The problem:
Reproduce the lines below word for word, and leave the pictures out of your answer.

Material provided:
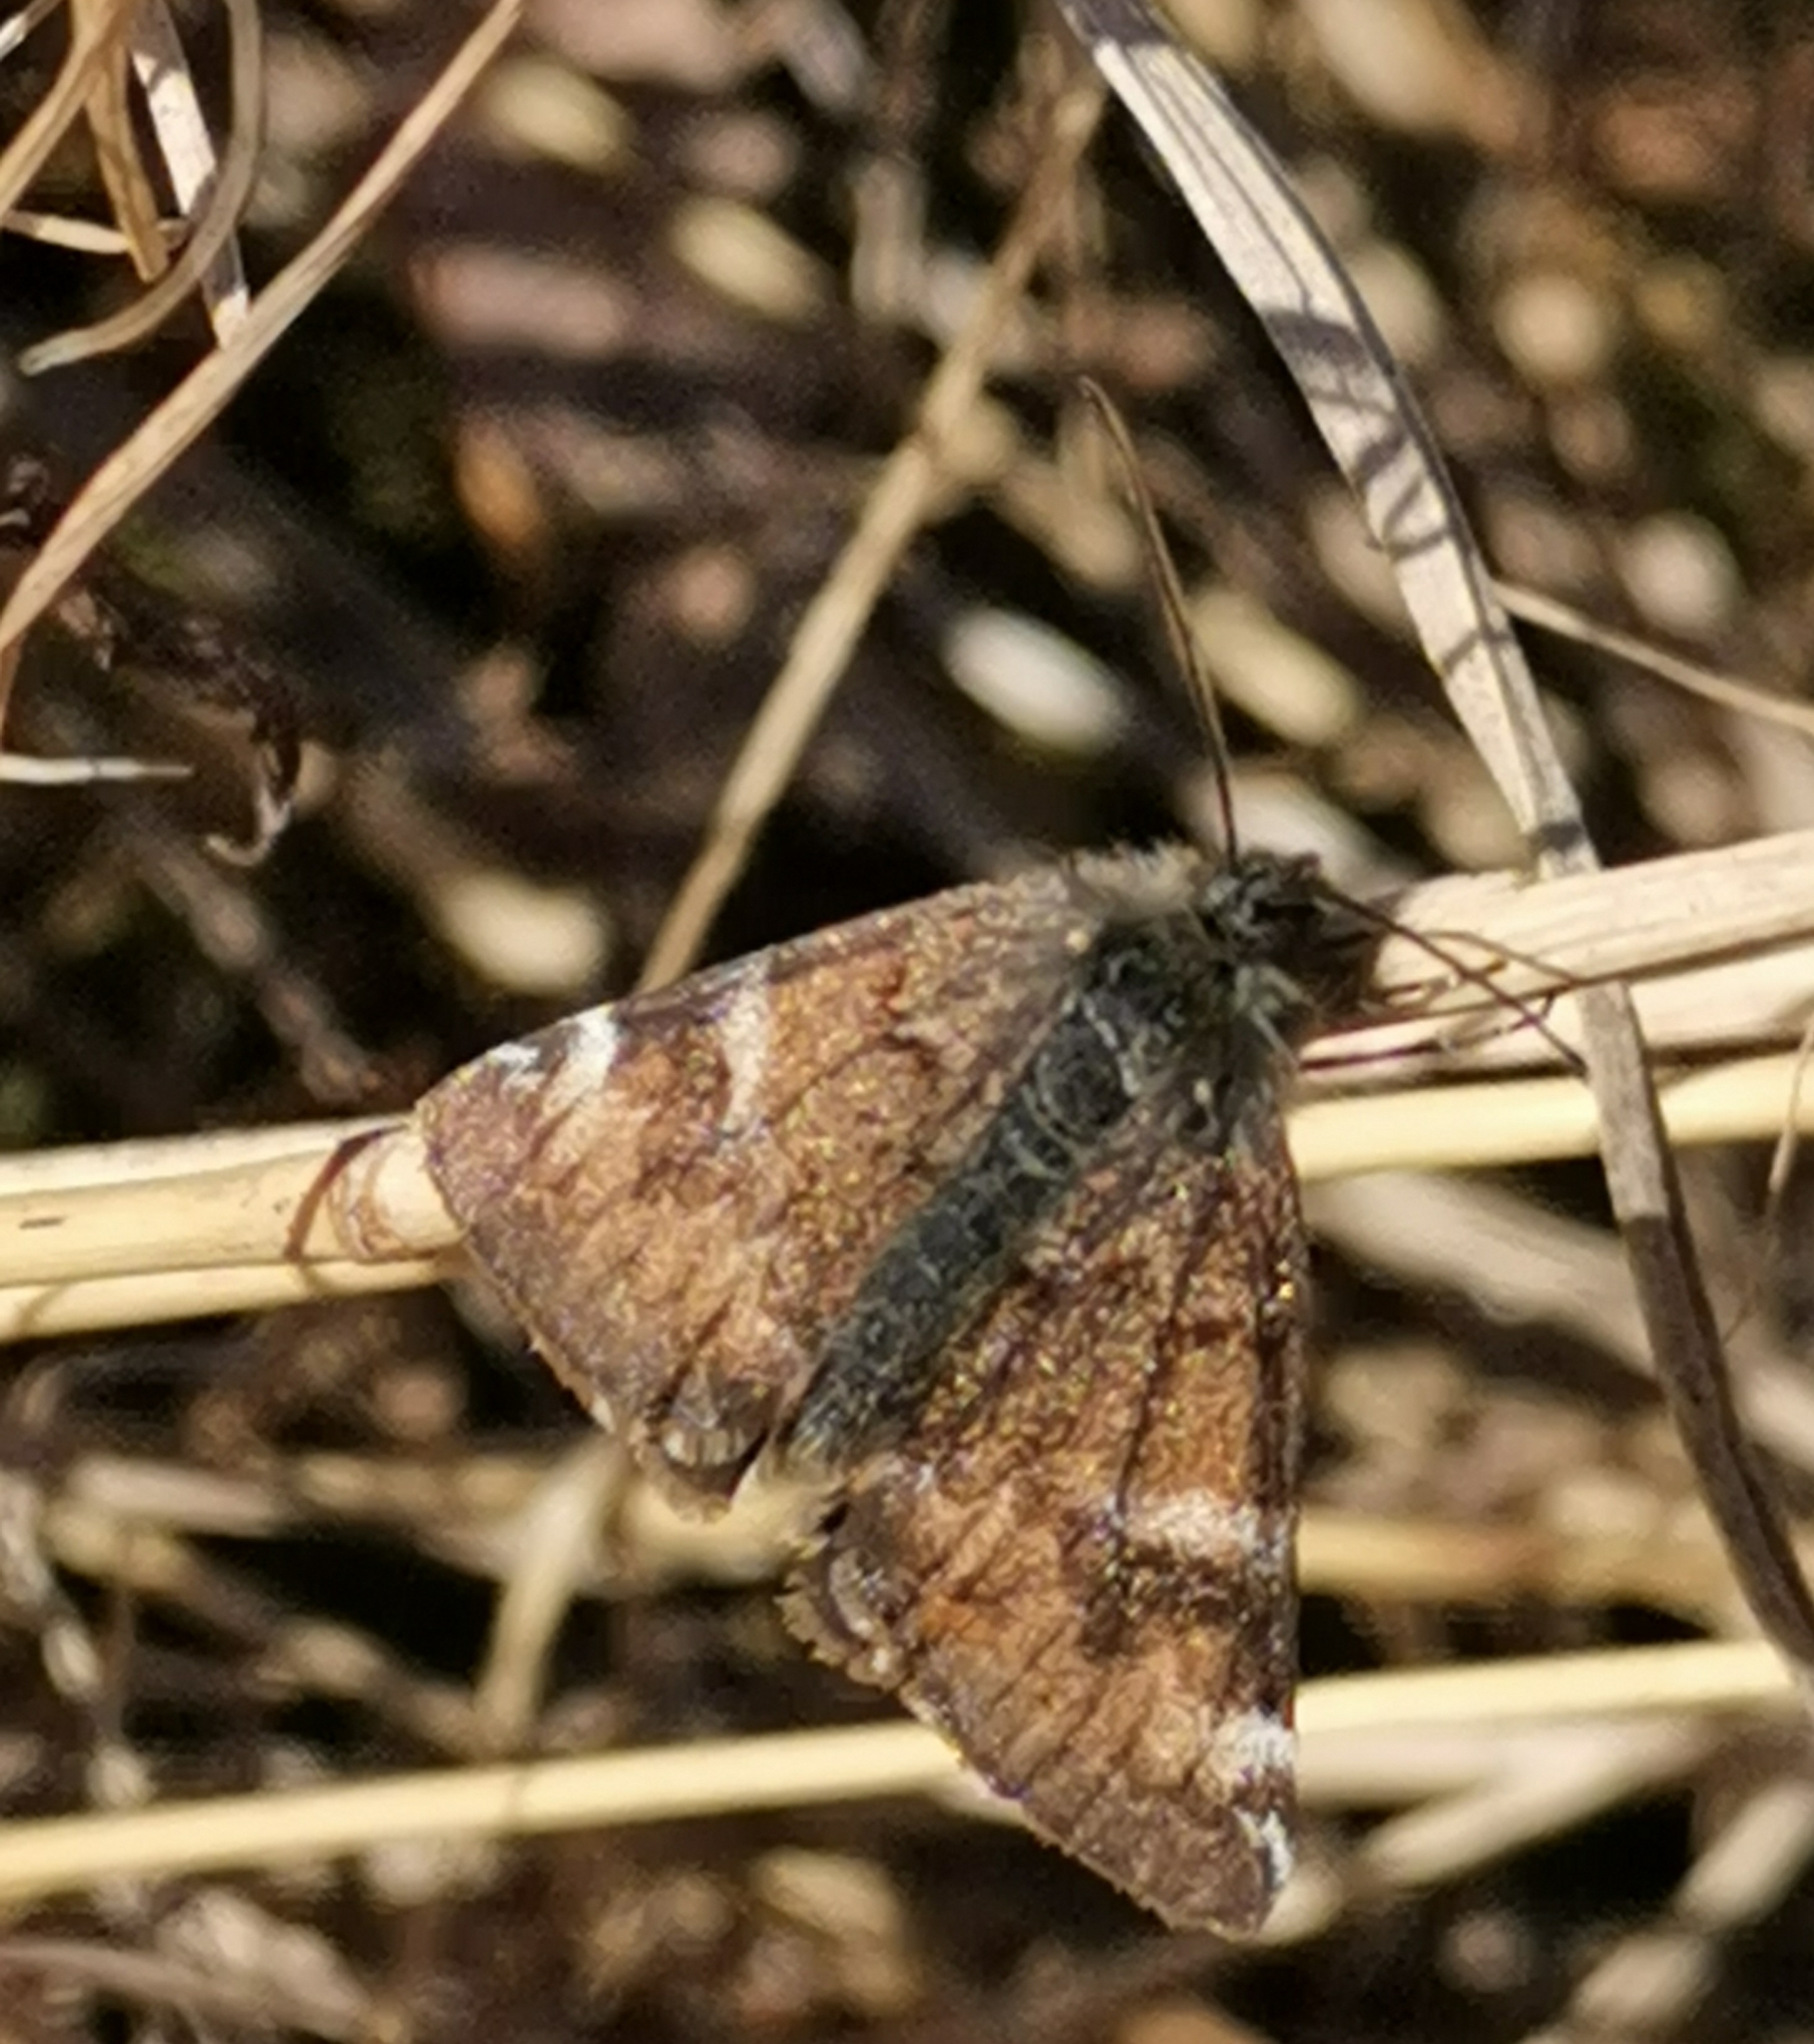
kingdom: Animalia
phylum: Arthropoda
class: Insecta
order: Lepidoptera
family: Geometridae
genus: Archiearis
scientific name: Archiearis parthenias
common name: Orange underwing
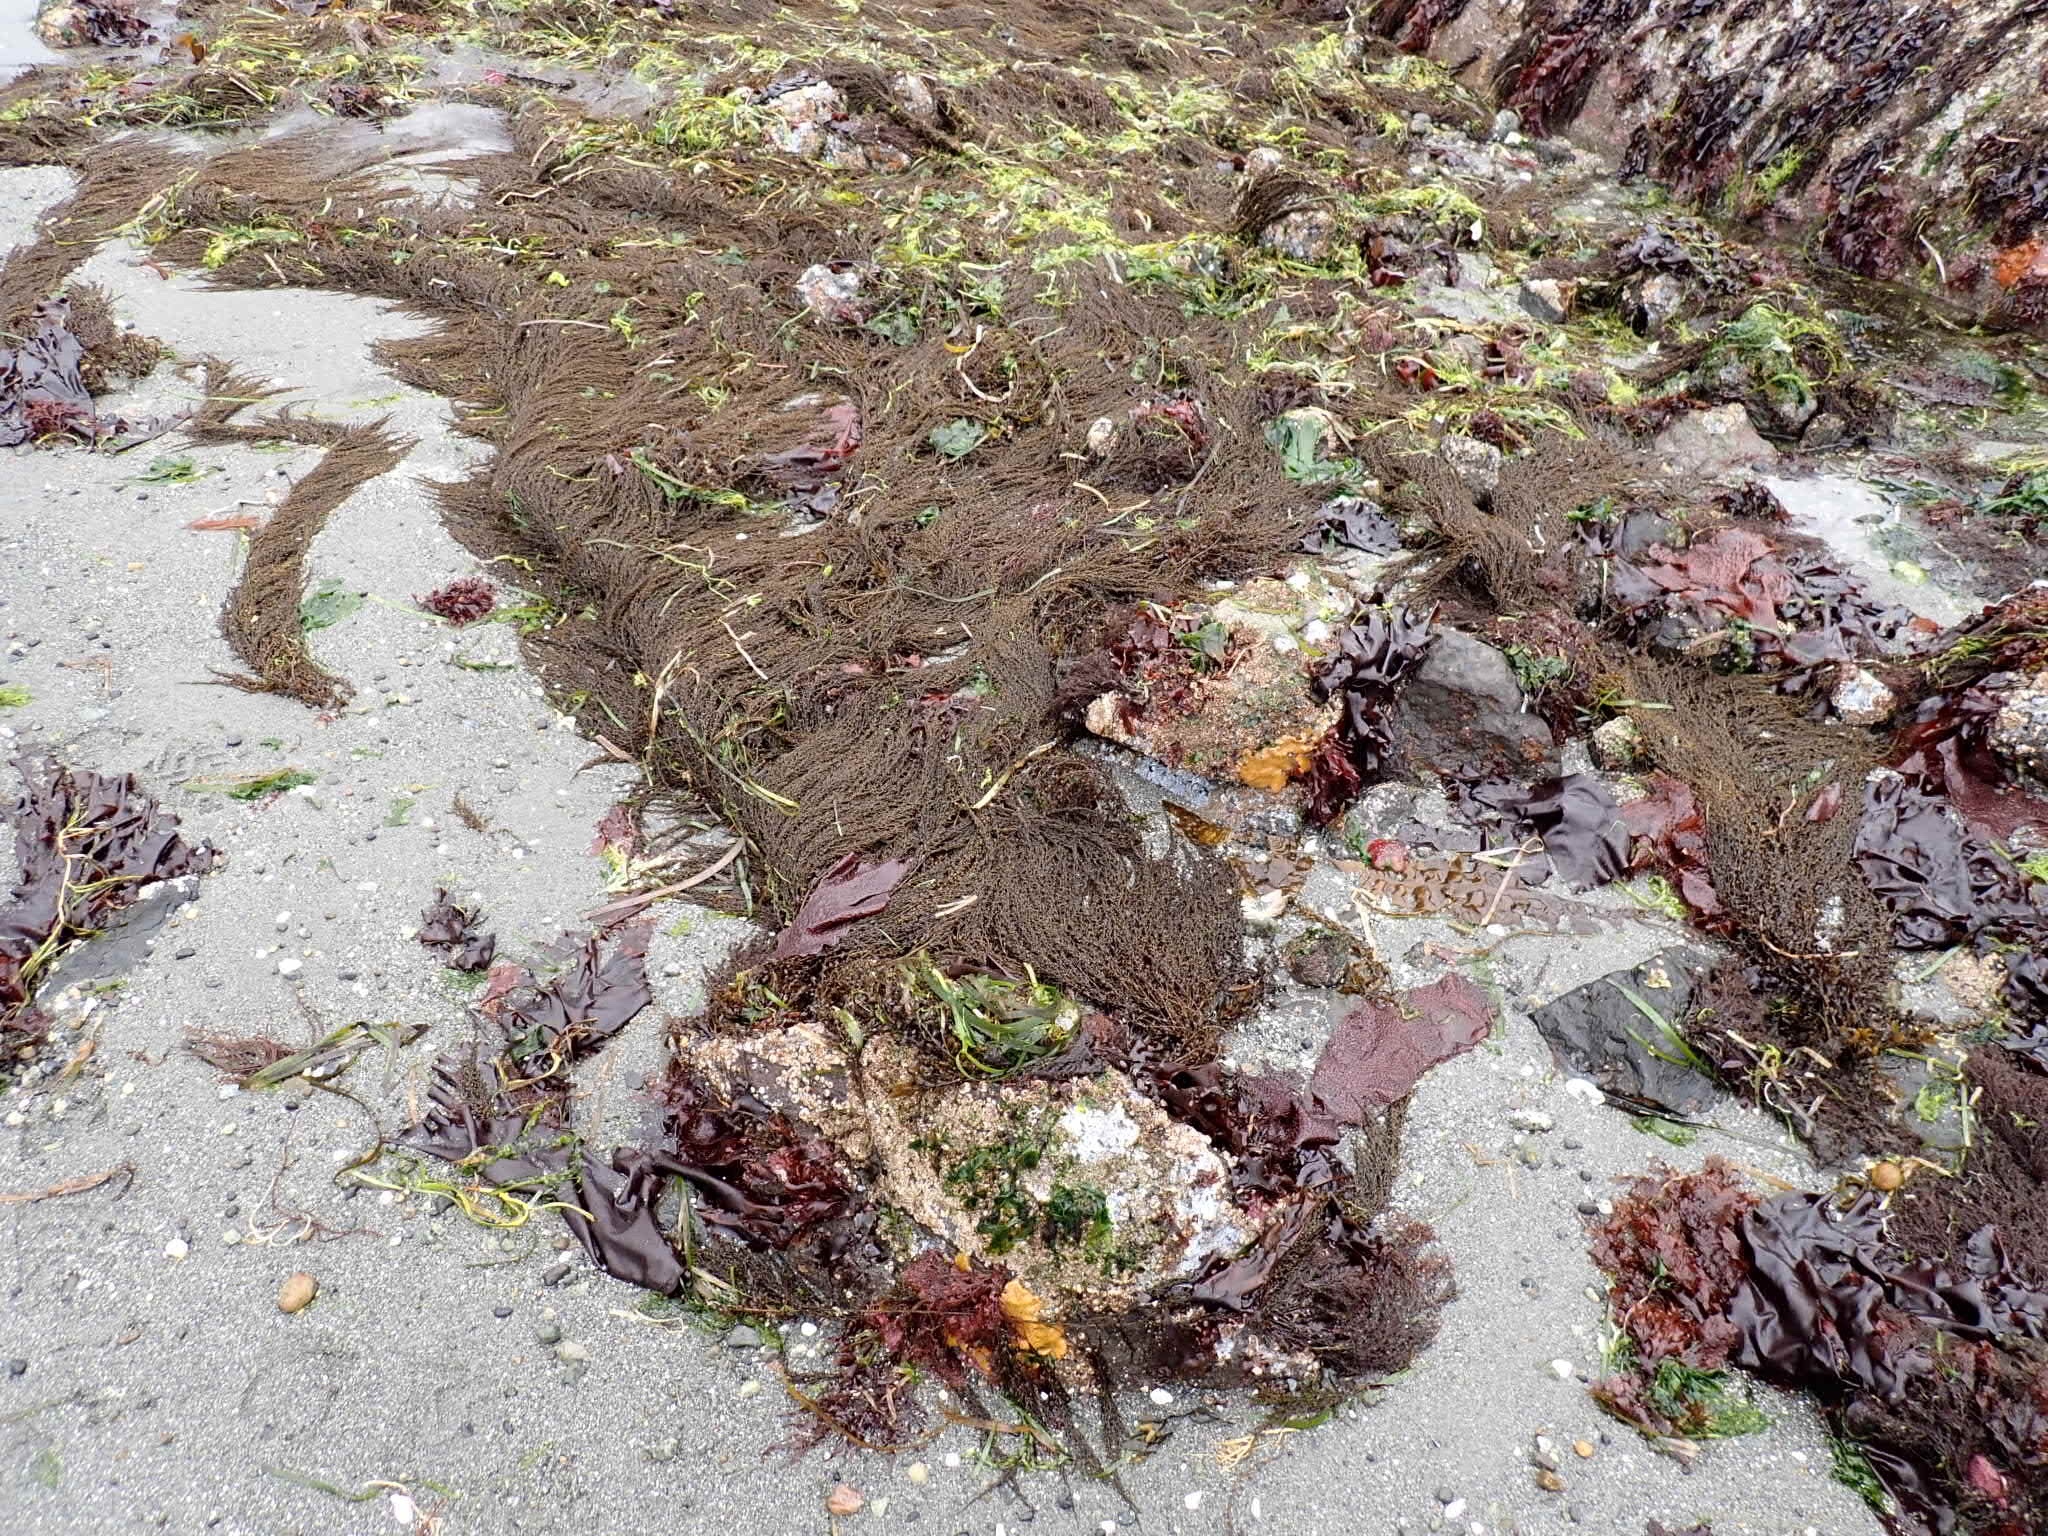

Solution for this task:
kingdom: Animalia
phylum: Arthropoda
class: Insecta
order: Lepidoptera
family: Geometridae
genus: Archiearis
scientific name: Archiearis parthenias
common name: Orange underwing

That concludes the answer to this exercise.